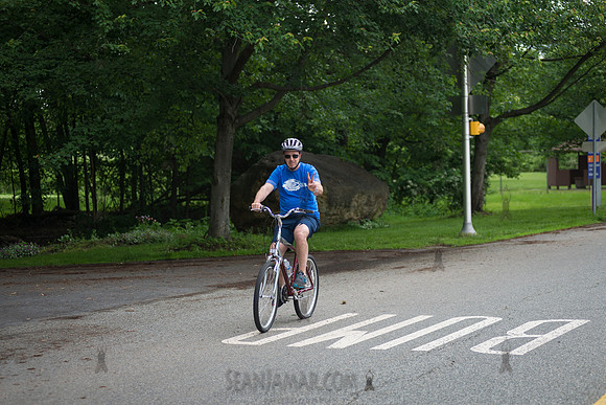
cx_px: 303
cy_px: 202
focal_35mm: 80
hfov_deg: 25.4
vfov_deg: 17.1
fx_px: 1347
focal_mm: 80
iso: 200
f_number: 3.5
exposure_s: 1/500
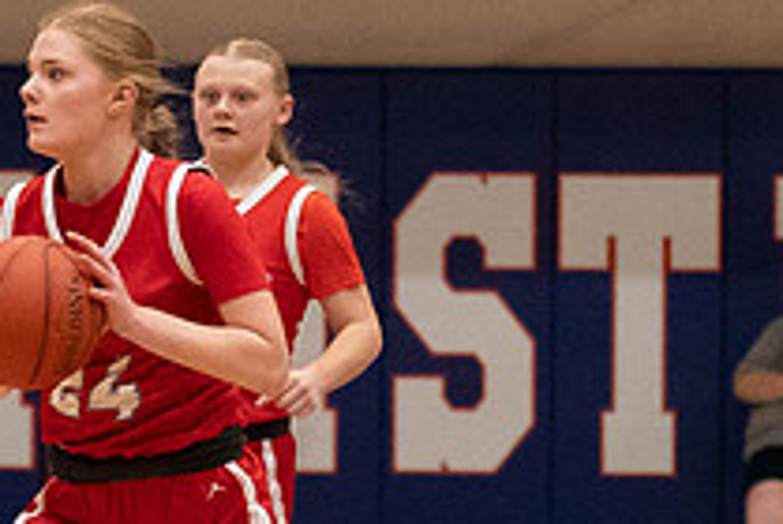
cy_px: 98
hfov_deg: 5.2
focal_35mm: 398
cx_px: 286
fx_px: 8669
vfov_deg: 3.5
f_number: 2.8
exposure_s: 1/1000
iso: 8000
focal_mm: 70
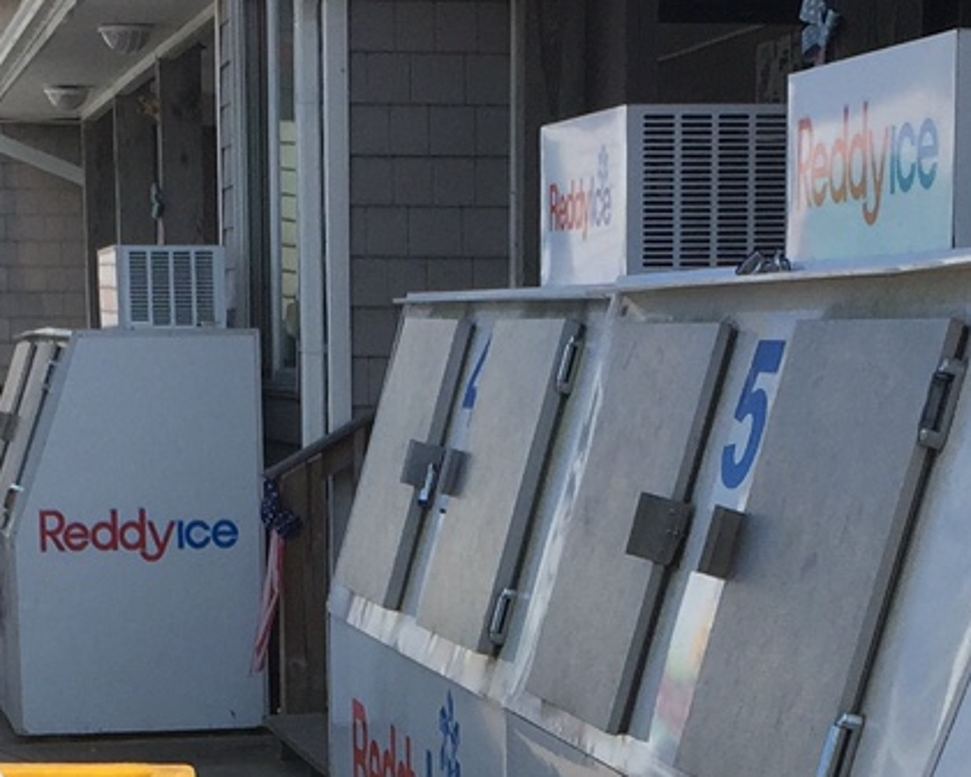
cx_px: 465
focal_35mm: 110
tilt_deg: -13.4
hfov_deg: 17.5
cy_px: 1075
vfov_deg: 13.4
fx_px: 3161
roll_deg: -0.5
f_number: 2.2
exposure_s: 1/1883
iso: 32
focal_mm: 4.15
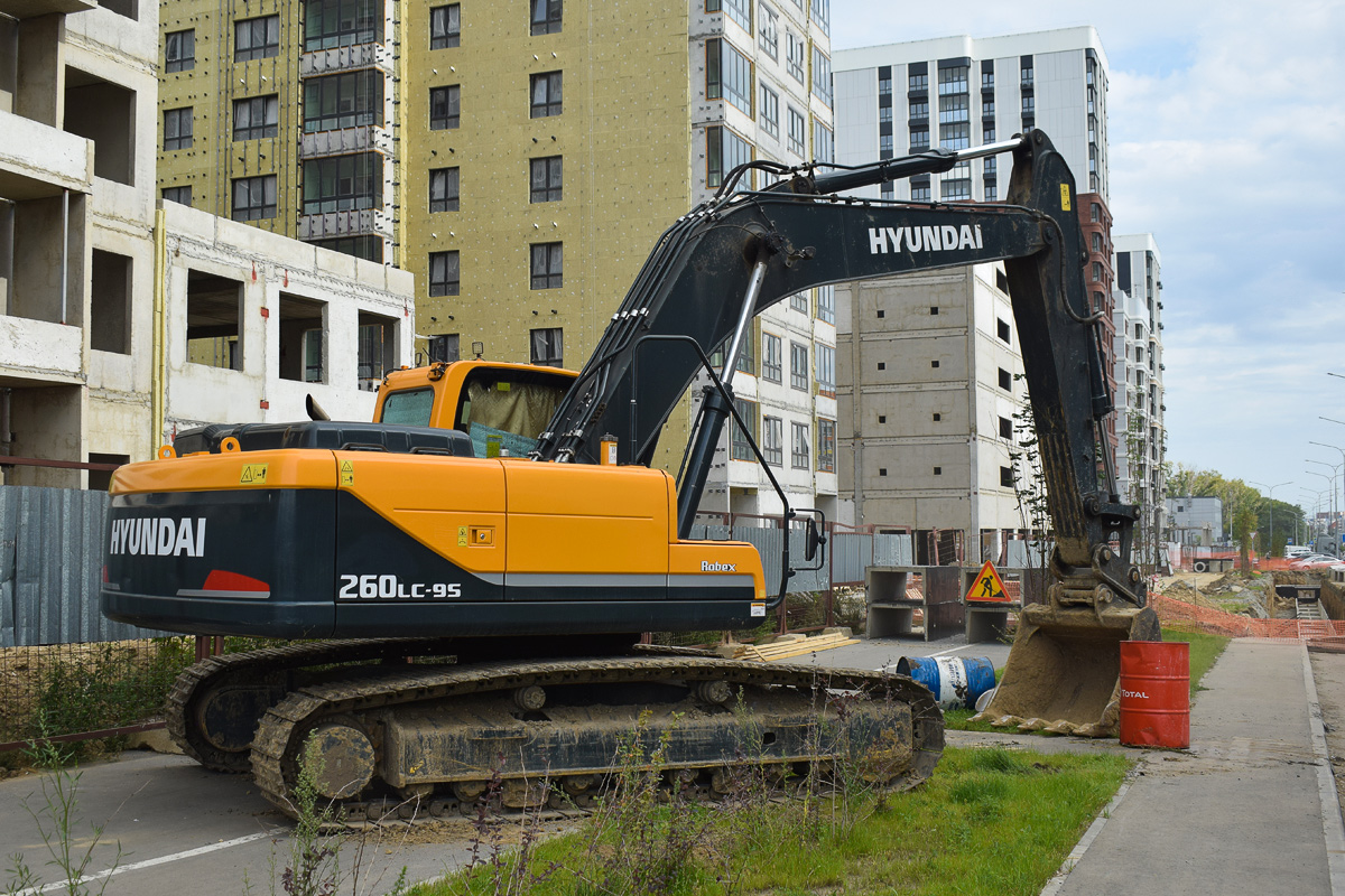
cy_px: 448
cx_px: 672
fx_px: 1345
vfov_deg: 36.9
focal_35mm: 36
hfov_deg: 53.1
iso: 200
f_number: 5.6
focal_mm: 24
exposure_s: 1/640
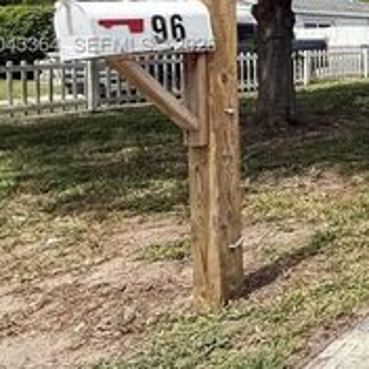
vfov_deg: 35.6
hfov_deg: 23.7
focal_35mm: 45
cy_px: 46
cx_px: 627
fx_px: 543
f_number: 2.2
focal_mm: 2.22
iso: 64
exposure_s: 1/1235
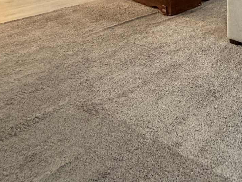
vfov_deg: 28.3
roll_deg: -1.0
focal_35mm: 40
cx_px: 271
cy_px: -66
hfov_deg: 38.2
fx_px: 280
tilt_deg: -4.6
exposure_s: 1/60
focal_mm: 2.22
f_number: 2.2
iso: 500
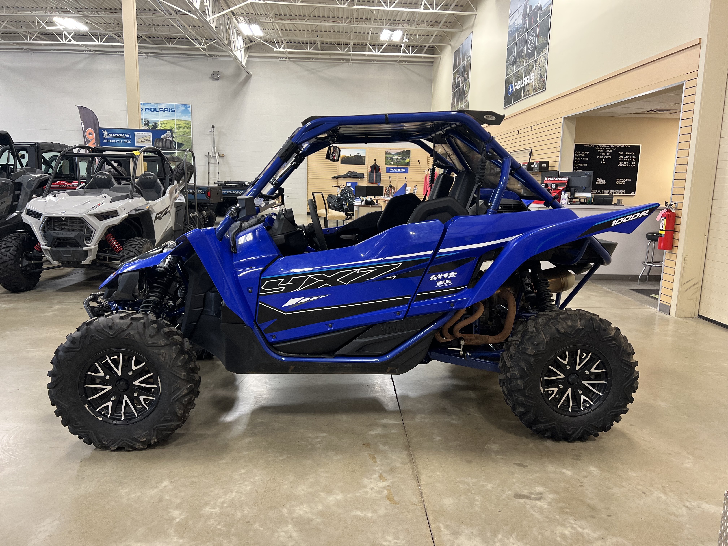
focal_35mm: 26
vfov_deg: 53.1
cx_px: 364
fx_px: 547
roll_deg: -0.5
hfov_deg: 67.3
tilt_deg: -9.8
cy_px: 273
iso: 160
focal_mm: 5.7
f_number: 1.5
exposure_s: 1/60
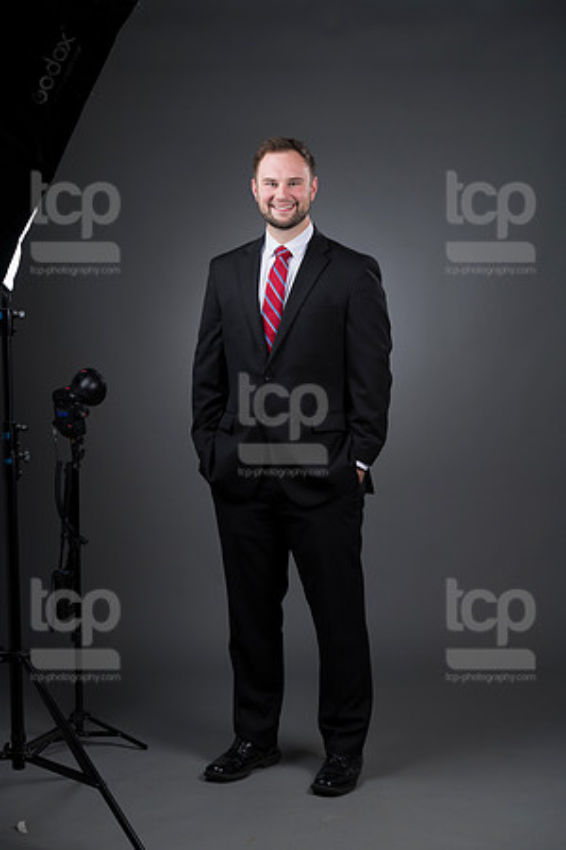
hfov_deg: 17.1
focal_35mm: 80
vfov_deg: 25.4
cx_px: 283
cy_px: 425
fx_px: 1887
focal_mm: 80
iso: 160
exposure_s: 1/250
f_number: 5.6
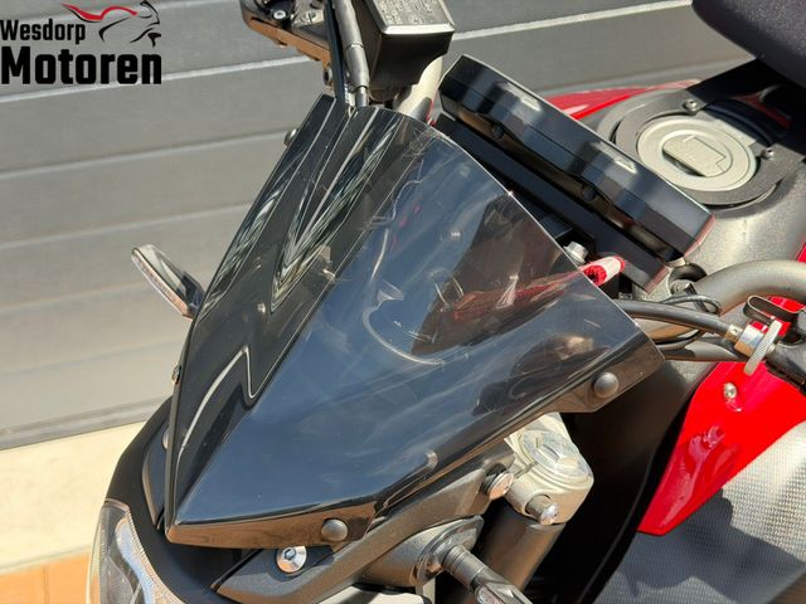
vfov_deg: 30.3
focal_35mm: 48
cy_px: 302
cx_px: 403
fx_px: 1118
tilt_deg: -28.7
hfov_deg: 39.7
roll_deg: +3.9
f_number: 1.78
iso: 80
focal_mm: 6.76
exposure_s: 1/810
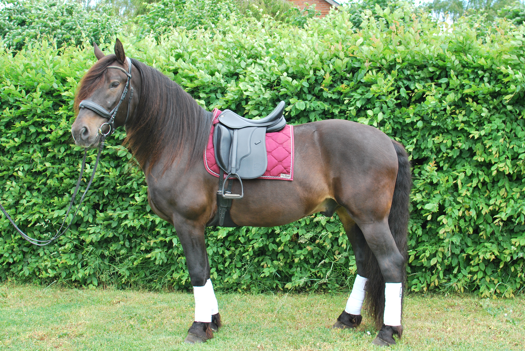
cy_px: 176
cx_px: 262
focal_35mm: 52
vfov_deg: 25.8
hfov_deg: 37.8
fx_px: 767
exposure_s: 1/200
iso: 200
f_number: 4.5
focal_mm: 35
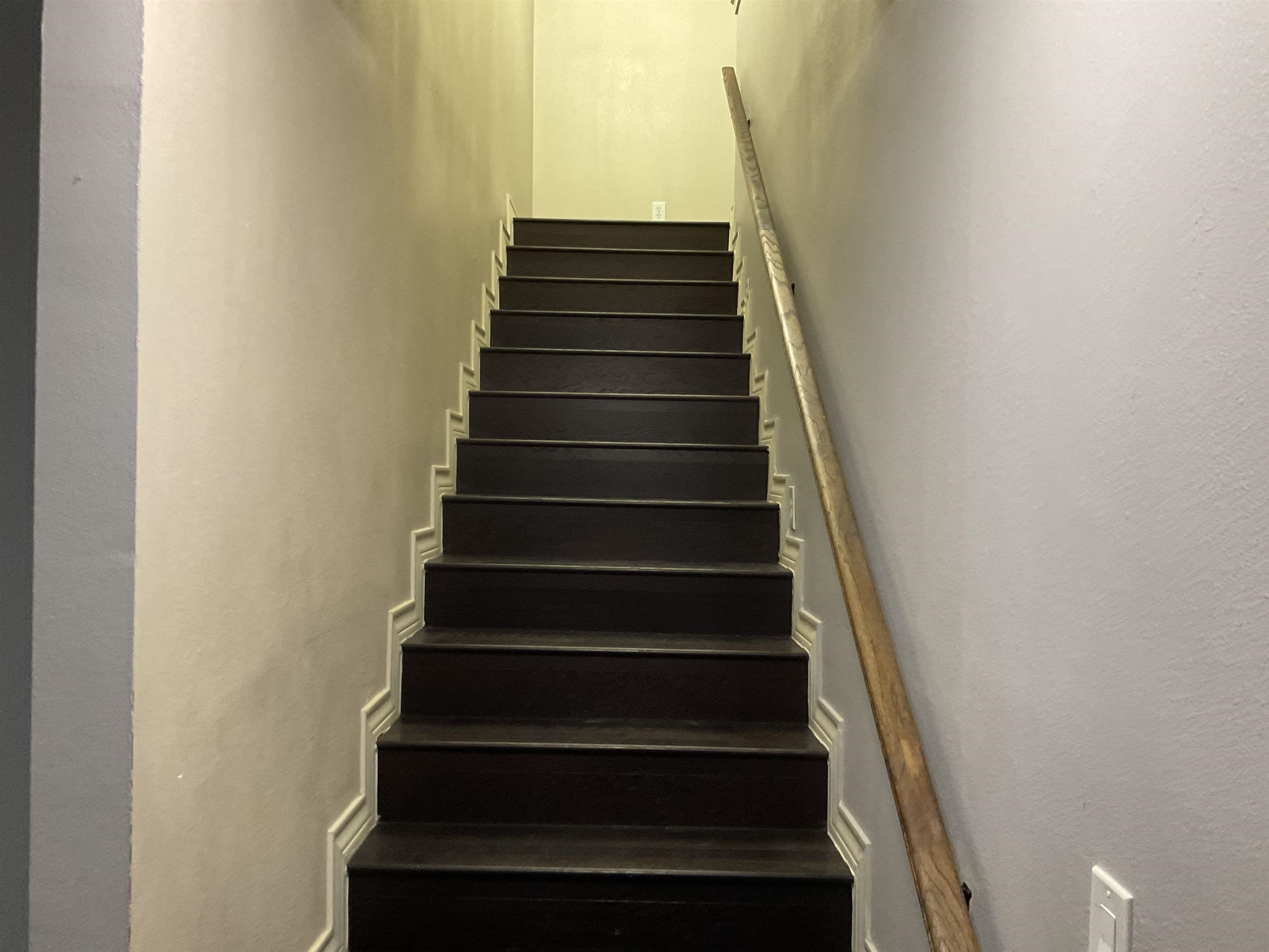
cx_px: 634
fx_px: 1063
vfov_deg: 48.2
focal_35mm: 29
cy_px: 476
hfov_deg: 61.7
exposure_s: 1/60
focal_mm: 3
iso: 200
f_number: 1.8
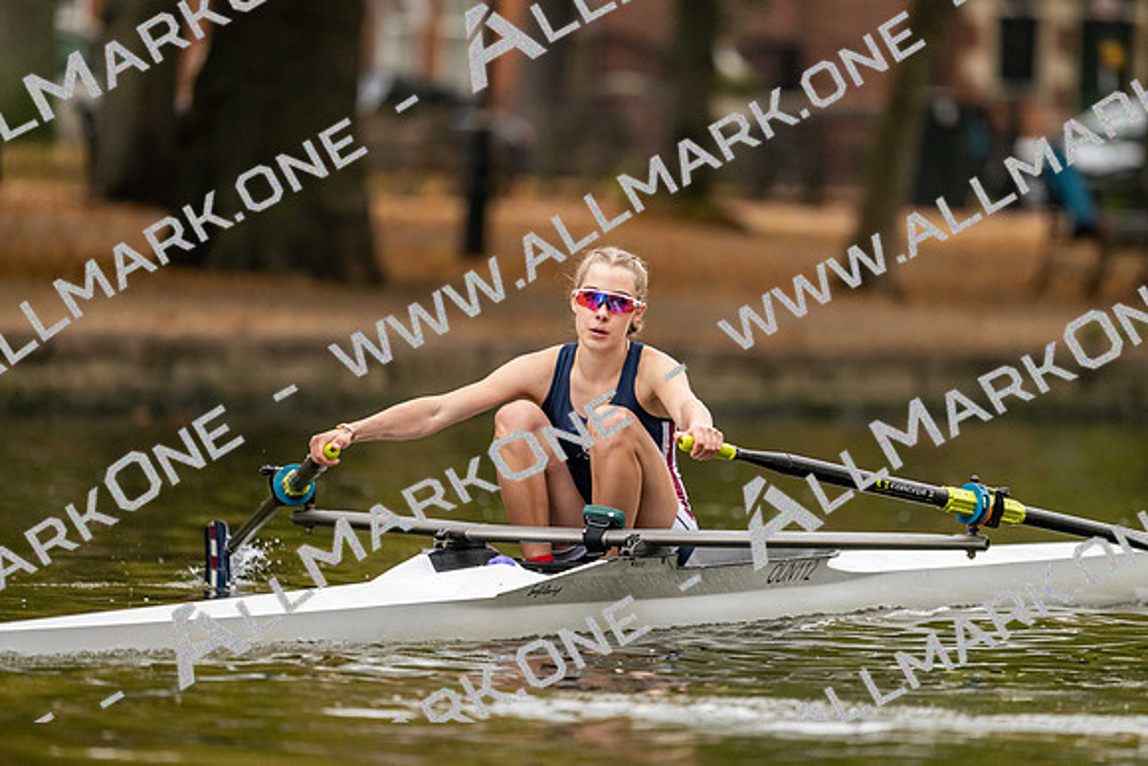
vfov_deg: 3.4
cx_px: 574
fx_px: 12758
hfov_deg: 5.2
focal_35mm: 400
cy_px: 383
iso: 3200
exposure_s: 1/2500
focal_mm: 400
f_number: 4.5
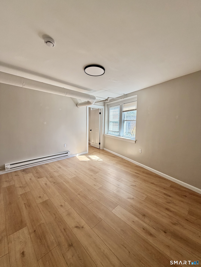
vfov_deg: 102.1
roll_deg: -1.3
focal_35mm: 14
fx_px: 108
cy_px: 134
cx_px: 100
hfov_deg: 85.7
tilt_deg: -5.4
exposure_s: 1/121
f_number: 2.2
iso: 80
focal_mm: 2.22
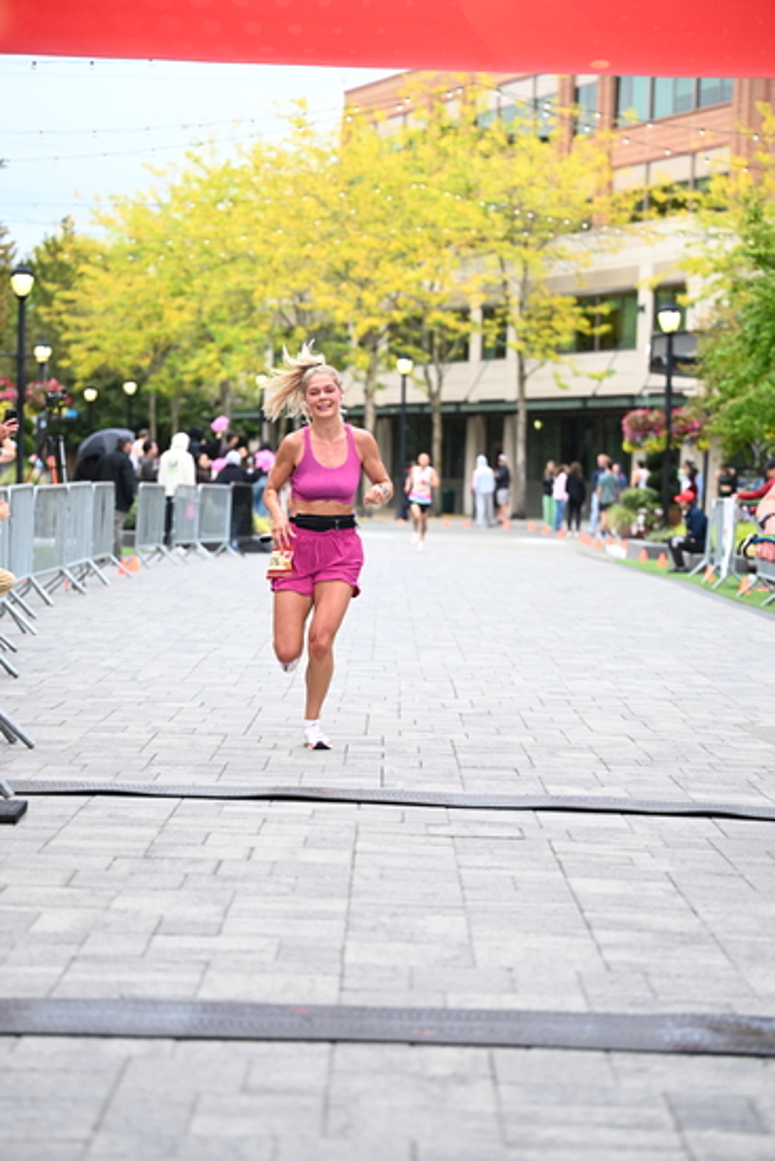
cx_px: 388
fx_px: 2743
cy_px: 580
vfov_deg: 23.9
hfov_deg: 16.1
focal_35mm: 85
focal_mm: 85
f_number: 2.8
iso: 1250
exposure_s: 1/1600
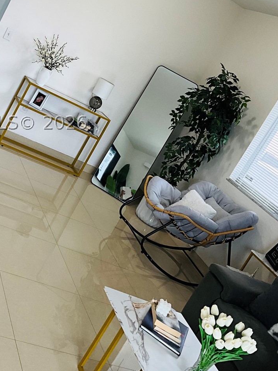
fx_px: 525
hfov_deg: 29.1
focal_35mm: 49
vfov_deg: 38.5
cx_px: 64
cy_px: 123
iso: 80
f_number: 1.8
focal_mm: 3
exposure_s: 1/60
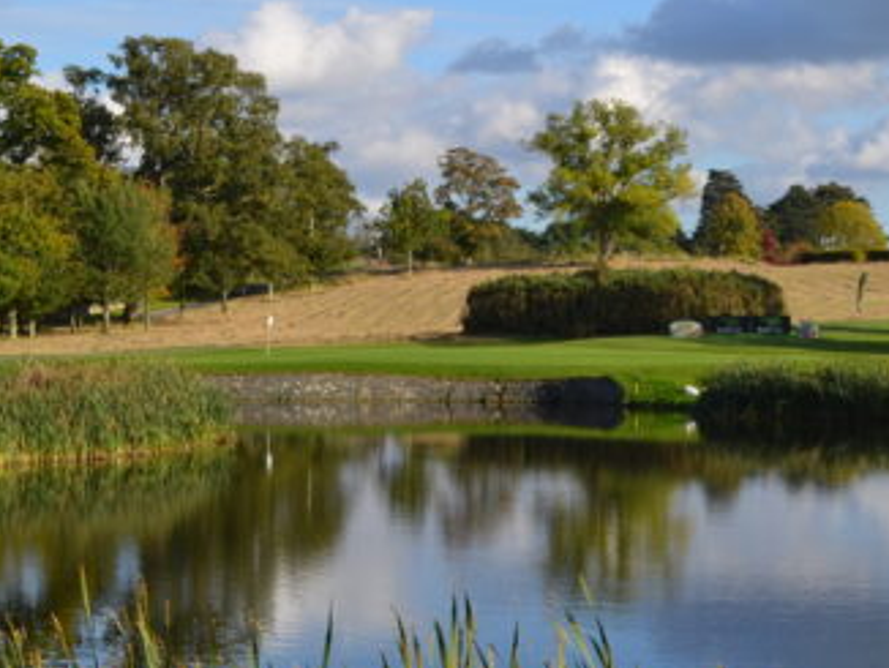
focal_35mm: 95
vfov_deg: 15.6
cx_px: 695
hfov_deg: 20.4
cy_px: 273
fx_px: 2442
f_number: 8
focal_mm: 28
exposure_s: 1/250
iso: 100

● What to work on
Retype all of the material above exactly; the pictures stay out.

● Result of this task
cx_px: 303
cy_px: 202
focal_35mm: 80
hfov_deg: 25.4
vfov_deg: 17.1
fx_px: 1347
focal_mm: 80
iso: 200
f_number: 3.5
exposure_s: 1/500
cy_px: 98
hfov_deg: 5.2
focal_35mm: 398
cx_px: 286
fx_px: 8669
vfov_deg: 3.5
f_number: 2.8
exposure_s: 1/1000
iso: 8000
focal_mm: 70
cx_px: 465
focal_35mm: 110
tilt_deg: -13.4
hfov_deg: 17.5
cy_px: 1075
vfov_deg: 13.4
fx_px: 3161
roll_deg: -0.5
f_number: 2.2
exposure_s: 1/1883
iso: 32
focal_mm: 4.15
cy_px: 448
cx_px: 672
fx_px: 1345
vfov_deg: 36.9
focal_35mm: 36
hfov_deg: 53.1
iso: 200
f_number: 5.6
focal_mm: 24
exposure_s: 1/640
vfov_deg: 35.6
hfov_deg: 23.7
focal_35mm: 45
cy_px: 46
cx_px: 627
fx_px: 543
f_number: 2.2
focal_mm: 2.22
iso: 64
exposure_s: 1/1235
vfov_deg: 28.3
roll_deg: -1.0
focal_35mm: 40
cx_px: 271
cy_px: -66
hfov_deg: 38.2
fx_px: 280
tilt_deg: -4.6
exposure_s: 1/60
focal_mm: 2.22
f_number: 2.2
iso: 500
focal_35mm: 26
vfov_deg: 53.1
cx_px: 364
fx_px: 547
roll_deg: -0.5
hfov_deg: 67.3
tilt_deg: -9.8
cy_px: 273
iso: 160
focal_mm: 5.7
f_number: 1.5
exposure_s: 1/60
hfov_deg: 17.1
focal_35mm: 80
vfov_deg: 25.4
cx_px: 283
cy_px: 425
fx_px: 1887
focal_mm: 80
iso: 160
exposure_s: 1/250
f_number: 5.6
vfov_deg: 30.3
focal_35mm: 48
cy_px: 302
cx_px: 403
fx_px: 1118
tilt_deg: -28.7
hfov_deg: 39.7
roll_deg: +3.9
f_number: 1.78
iso: 80
focal_mm: 6.76
exposure_s: 1/810
cy_px: 176
cx_px: 262
focal_35mm: 52
vfov_deg: 25.8
hfov_deg: 37.8
fx_px: 767
exposure_s: 1/200
iso: 200
f_number: 4.5
focal_mm: 35
cx_px: 634
fx_px: 1063
vfov_deg: 48.2
focal_35mm: 29
cy_px: 476
hfov_deg: 61.7
exposure_s: 1/60
focal_mm: 3
iso: 200
f_number: 1.8
vfov_deg: 3.4
cx_px: 574
fx_px: 12758
hfov_deg: 5.2
focal_35mm: 400
cy_px: 383
iso: 3200
exposure_s: 1/2500
focal_mm: 400
f_number: 4.5
vfov_deg: 102.1
roll_deg: -1.3
focal_35mm: 14
fx_px: 108
cy_px: 134
cx_px: 100
hfov_deg: 85.7
tilt_deg: -5.4
exposure_s: 1/121
f_number: 2.2
iso: 80
focal_mm: 2.22
cx_px: 388
fx_px: 2743
cy_px: 580
vfov_deg: 23.9
hfov_deg: 16.1
focal_35mm: 85
focal_mm: 85
f_number: 2.8
iso: 1250
exposure_s: 1/1600
fx_px: 525
hfov_deg: 29.1
focal_35mm: 49
vfov_deg: 38.5
cx_px: 64
cy_px: 123
iso: 80
f_number: 1.8
focal_mm: 3
exposure_s: 1/60
focal_35mm: 95
vfov_deg: 15.6
cx_px: 695
hfov_deg: 20.4
cy_px: 273
fx_px: 2442
f_number: 8
focal_mm: 28
exposure_s: 1/250
iso: 100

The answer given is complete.